Antisémitisme qui par définition renverrait à une hiérarchisation racialiste qui semble plutôt appartenir au 20 ème siècle (les pamphlets de Céline en sont une éclatante démonstration), tant la notion même de « race » est débattue et discréditée aujourd’hui. Antisémitisme racial auquel aucun des éléments du sketch de Dieudonné ne peut être rattaché, puisque celui-ci ne fait mention d’aucune race, mais caricature l’archétype du colon israélien.
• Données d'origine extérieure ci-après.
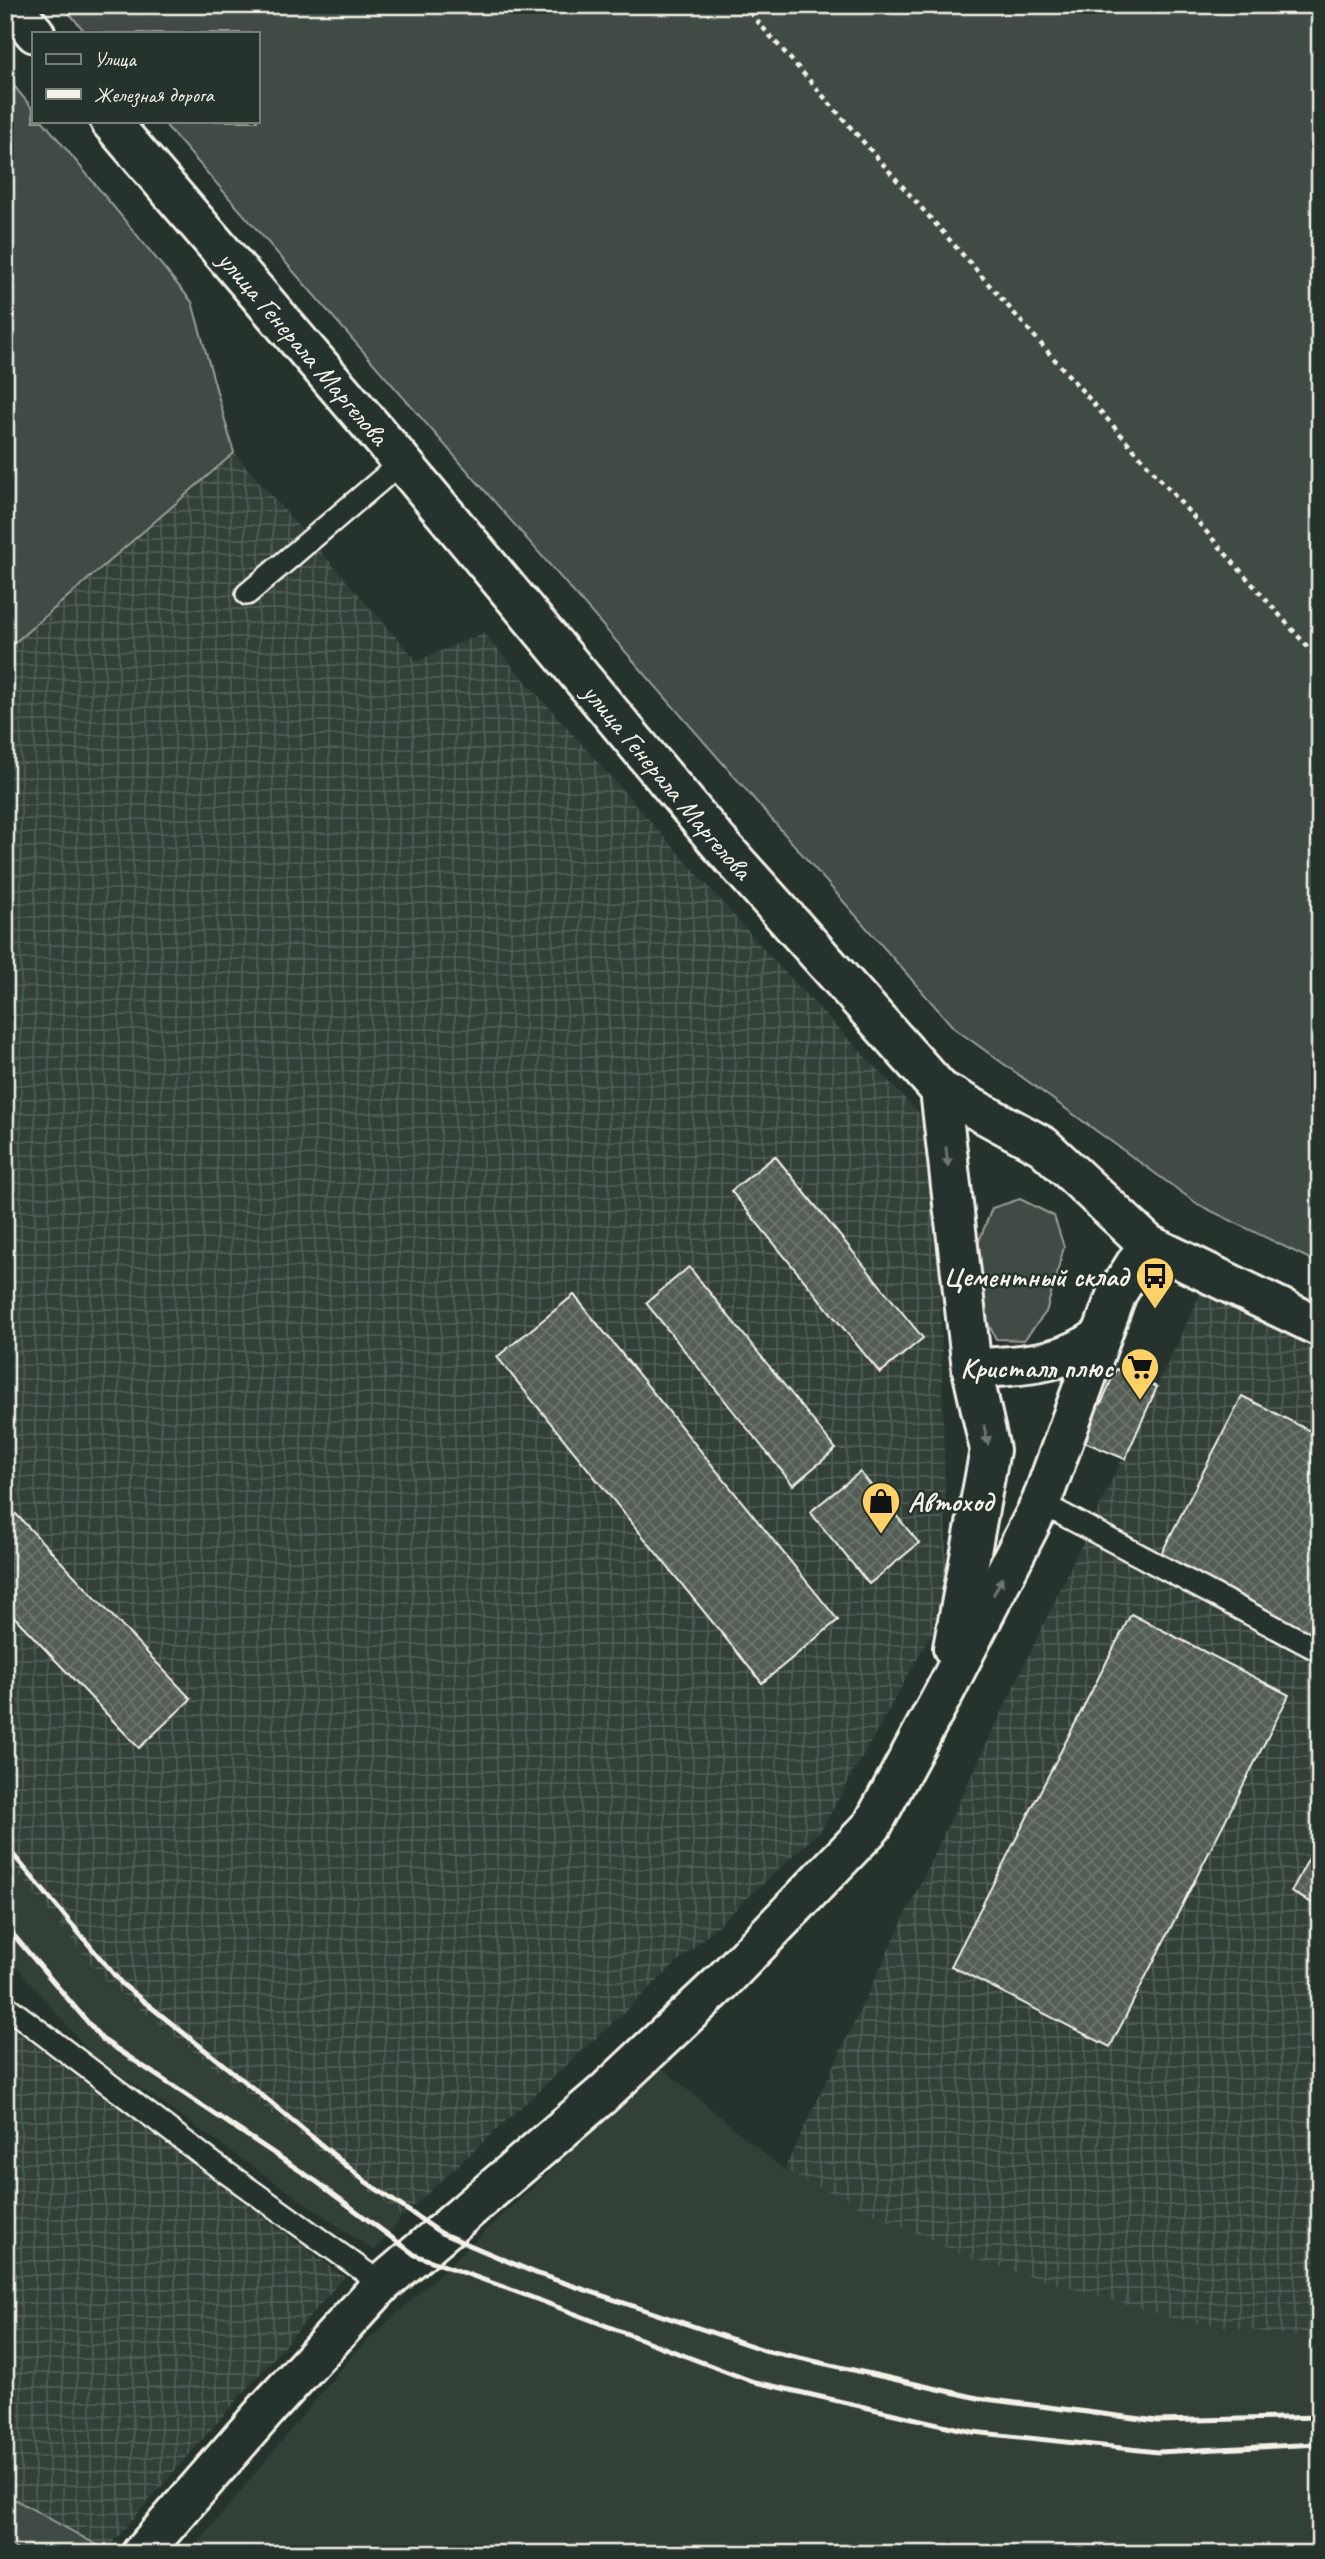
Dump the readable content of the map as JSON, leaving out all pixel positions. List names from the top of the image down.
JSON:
{
  "streets": {
    "street": ["улица Генерала Маргелова"]
  },
  "places": {
    "bus stop": ["Цементный склад"],
    "supermarket": ["Кристалл плюс"],
    "shop": ["Автоход"]
  },
  "legend": ["Улица", "Железная дорога"]
}
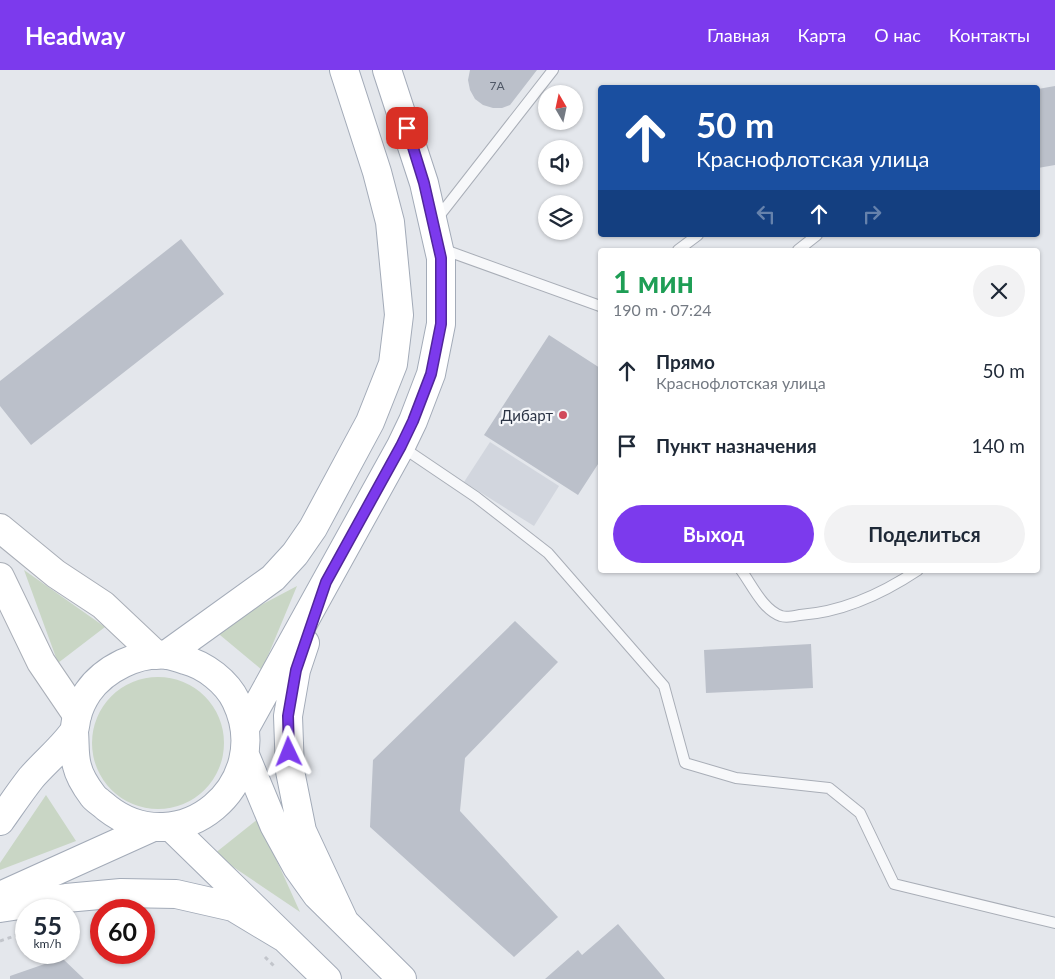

Antisémitisme qui ne serait d’ailleurs être confondu avec une certaine tradition judéophobe de l’Eglise catholique (pour de plus amples précisions, nous vous renvoyons à l’excellent ouvrage de B. Lazare « L’antisémitisme: son histoire et ses causes », ou encore au chapitre que lui consacre D. Losurdo dans son « Le langage de l’Empire »).
Dès lors, il apparaît que si l’on se tient en toute probité à l’acceptation historique du terme « antisémitisme », Dieudonné ne saurait en rien se voir accuser d’être un propagateur de ce dernier dans son intervention chez Fogiel. Pourtant, ce dernier s’est vu ostracisé des méfias français et traîné en justice pour cette dernière, au mépris du bon sens et de la raison, puisque comme nous avons cru utile de le rappeler, aucun élément de de l’intervention de Dieudonné ne font de lui un apologète de la haine anti-juive.
2 ème constat: Le sketch est particulièrement décousu -et pour cause, il fut écrit très rapidement par Dieudonné dans les coulisses avant son entrée sur scène-, et ne serait en aucun cas tenir lieu d’argumentaire politique, là ou nos révérés censeurs et faiseurs d’opinions n’ont cesse de nous répéter de la même voix nasillarde que Dieudonné n’était plus « un humoriste, mais un homme politique ». Ne reste donc que la malhonnêteté intellectuelle et l’orthodoxie morale pour condamner une production humoristique de trois minutes. Ou peut-être s’inscrit-on dans le cadre du délit d’opinion, qui, il est d’usage de le rappeler à quiconque aurait des sympathies pour l’implacable catalan, est interdit par l’article 10 de la déclaration des droits de l’Homme et du citoyen : « nul ne doit être inquiété pour ses opinions, même religieuse, pourvu que leur manifestation ne trouble pas l’ordre public établi par la Loi ».
3 ème constat : Dieudonné fut poursuivi après ce sketch par la LICRA, l’UEJF et par le Consistoire israélite de France pour « diffamation raciale », mais se vit relaxé en première instance puis en appel en avril 2005, et réaffirme avoir crié « Israël » et non « Israheil » à la fin de son intervention. La Cour lui donnera raison, précisant que les propos formulés à la fin du sketch ne sont « en toute hypothèse pas Israheil ». Reste qu’il fut blanchi en cassation le 3 avril 2007, confirmant par la-même décision de justice que ce sketch n’était pas antisémite.